When one thinks of great monster predator films, Jaws, with its layered tension and iconic cinematography comes to mind. Since then, many films of that genre have tried and failed to imitate its success. Director Alexandre Aja’s Crawl attempts to dethrone the almighty Great White with a slew of gargantuan alligators but fails to live up to the legacy.

The answer to an iconic monster isn’t more monsters or even more conflicts; it’s more tension. Yet Crawl features multiple alligators (and some baby spawn too) tracking two injured family members who are trapped in the confines of a basement during a hurricane. It’s a Jenga tower built to fall.

Unlike other films that successfully showcase a shattering tension with a slow build, the conflict in this film is so dense, so desperately grasping at any straw it can get its hands on, that the audience has no time to even anticipate it. Tension should be bred from contradictions such as night and day or holiday celebrations and death. Instead of varied images and tones, Crawl gives us the same one over and over: alligators swirling in a dark, dank basement. And as a result, we get the same jump scare again and again with each clamp of a gator jaw on bone or the near miss of one.

It would have been better if the additional conflicts in Crawl, such as the rising floodwater in the basement, were highlighted in a more conscious and deliberate way.

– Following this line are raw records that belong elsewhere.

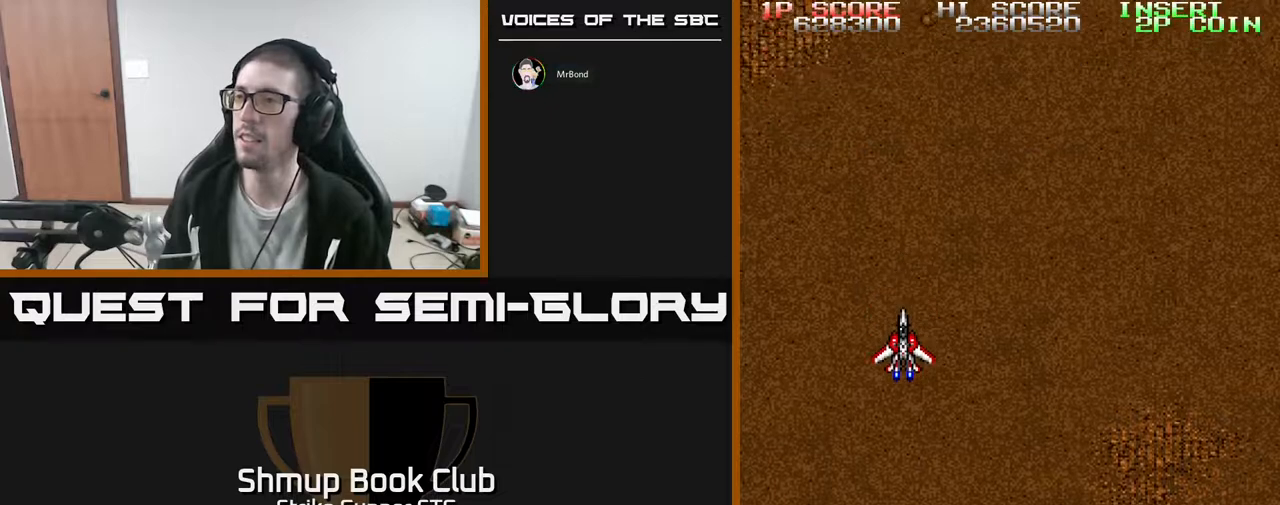
{"buttons": [], "left_stick": "center", "right_stick": "center", "events": []}
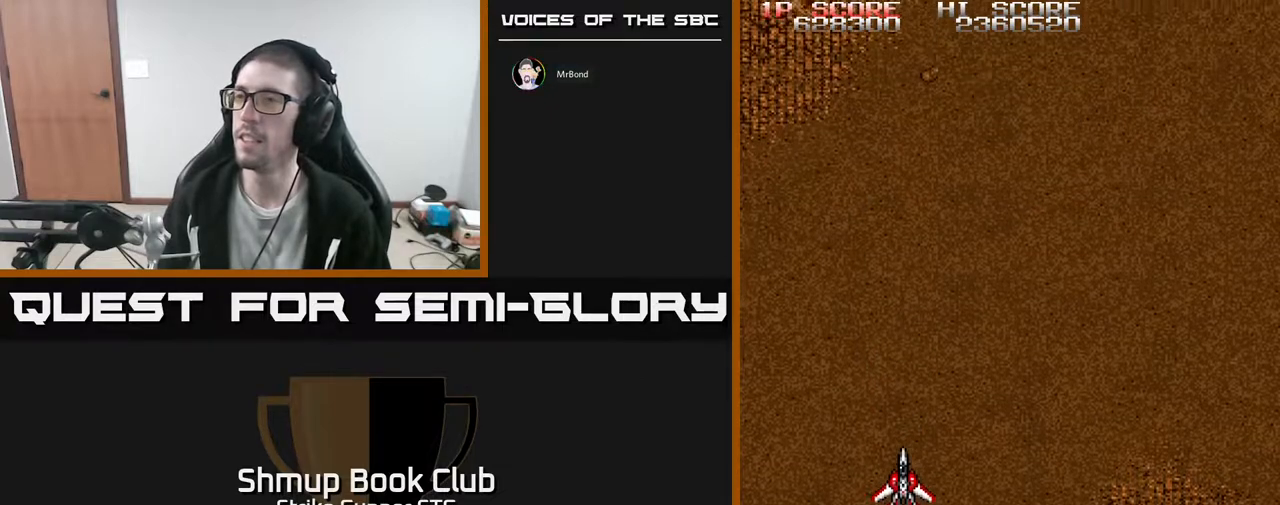
{"buttons": ["DPAD_UP", "DPAD_RIGHT"], "left_stick": "center", "right_stick": "center", "events": [[267, "DPAD_UP", "down"], [417, "DPAD_RIGHT", "down"]]}
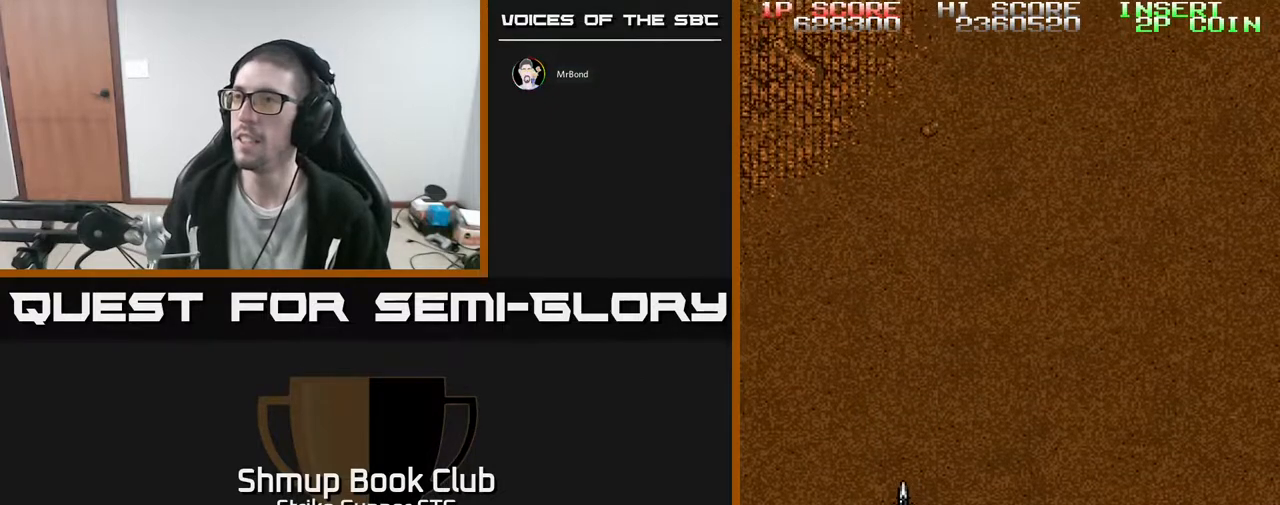
{"buttons": ["DPAD_UP", "DPAD_RIGHT"], "left_stick": "center", "right_stick": "center", "events": [[100, "DPAD_UP", "up"], [183, "DPAD_UP", "down"], [250, "DPAD_RIGHT", "up"], [500, "DPAD_RIGHT", "down"]]}
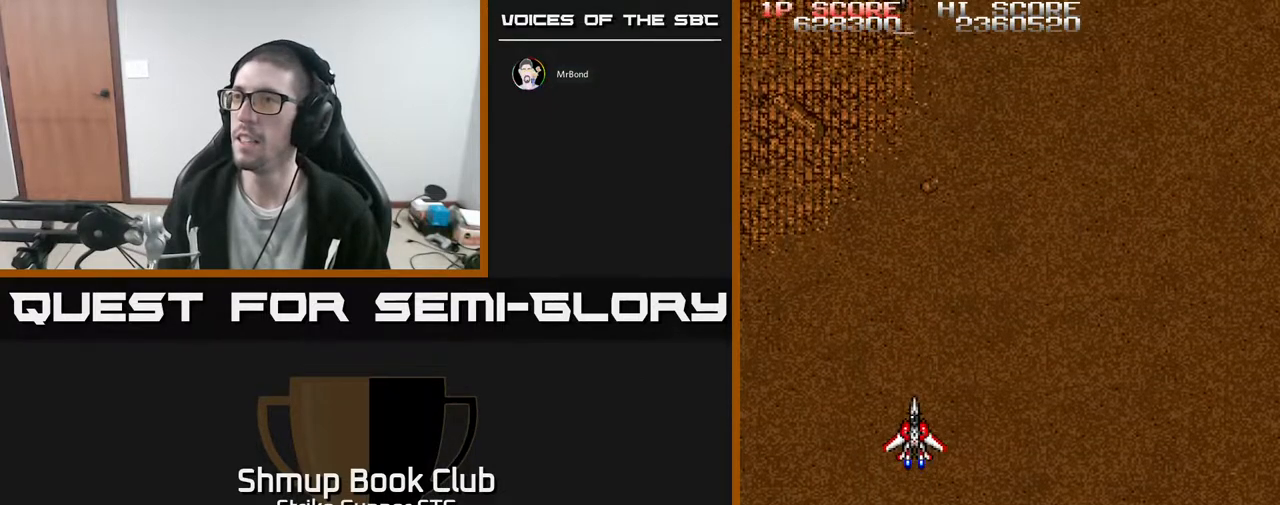
{"buttons": [], "left_stick": "center", "right_stick": "center", "events": [[217, "DPAD_RIGHT", "up"], [283, "DPAD_LEFT", "down"], [317, "DPAD_UP", "up"], [350, "DPAD_UP", "down"], [400, "DPAD_LEFT", "up"], [433, "DPAD_UP", "up"]]}
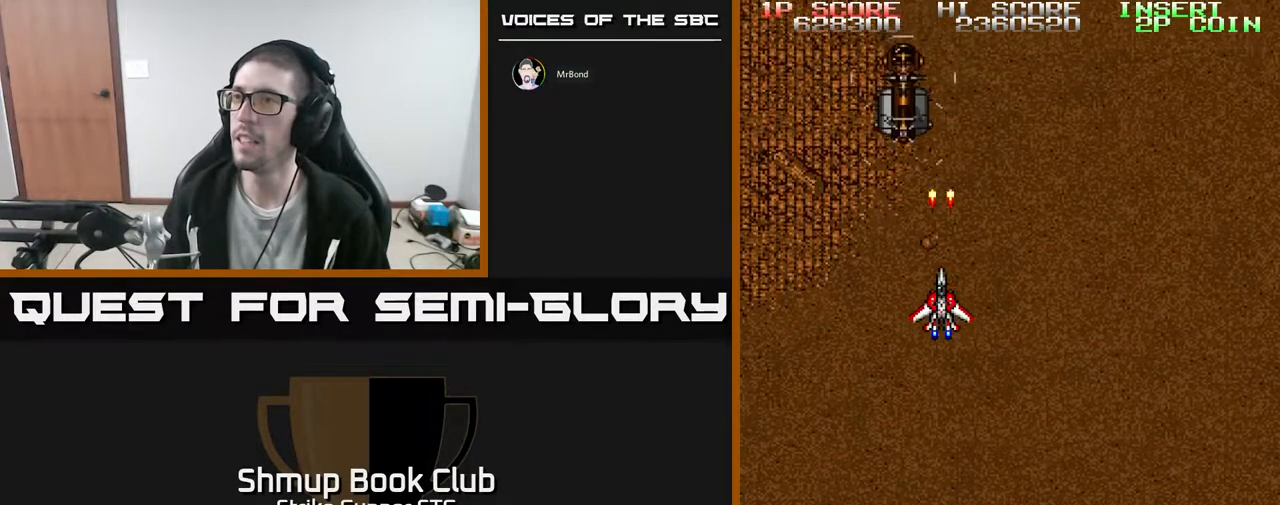
{"buttons": [], "left_stick": "center", "right_stick": "center", "events": [[217, "DPAD_DOWN", "down"], [283, "DPAD_DOWN", "up"]]}
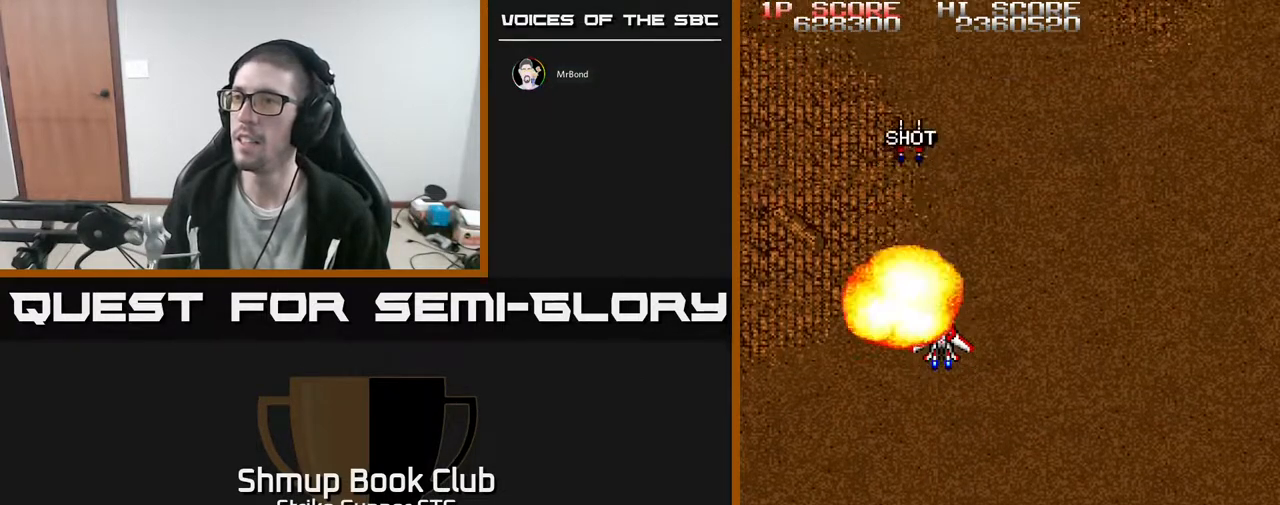
{"buttons": [], "left_stick": "center", "right_stick": "center", "events": [[133, "DPAD_UP", "down"], [483, "DPAD_UP", "up"]]}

But it seems for time’s sake, we immediately go from no water to “we have one hour until we’re underwater.”

A suspenseful musical score is something the film could’ve used to its advantage. Crawl showed potential in its trailers because of its unique score and utilization of a paranoid uptick of water dripping on pipes, which felt eerie and intriguingly unheard of before. Yet, it is strangely missing from the actual movie. Most likely, it would’ve become either lost within the incessantly loud banging on pipes with wrenches to distract the alligators or buried under the torrential downpour of the hurricane. But the end result proves that such a score could have gone a long way.

One of the brighter aspects of the film is its acting, particularly by Kaya Scodelario. She portrays Haley, a collegiate swimmer with a shaky relationship with her father (Barry Pepper). She is also the camel carrying the weight of this film. From evading, fighting, and tricking alligators to salvaging wounds and communicating familial dysfunction to her absentee father, Scodelario does almost all the physical and emotional legwork with relative ease. She can act; it is just as apparent now as it was when, as a teenager, she impressed audiences in Skins (U.K.).

Scodelario’s scrappy attempts at heroism only elevate the film slightly above cheap fare such as Sharknado. Ultimately, Crawl lacks a formative, cinematic understanding of tension. Jaws seems to have written the book on the subject, but Crawl throws it out the window.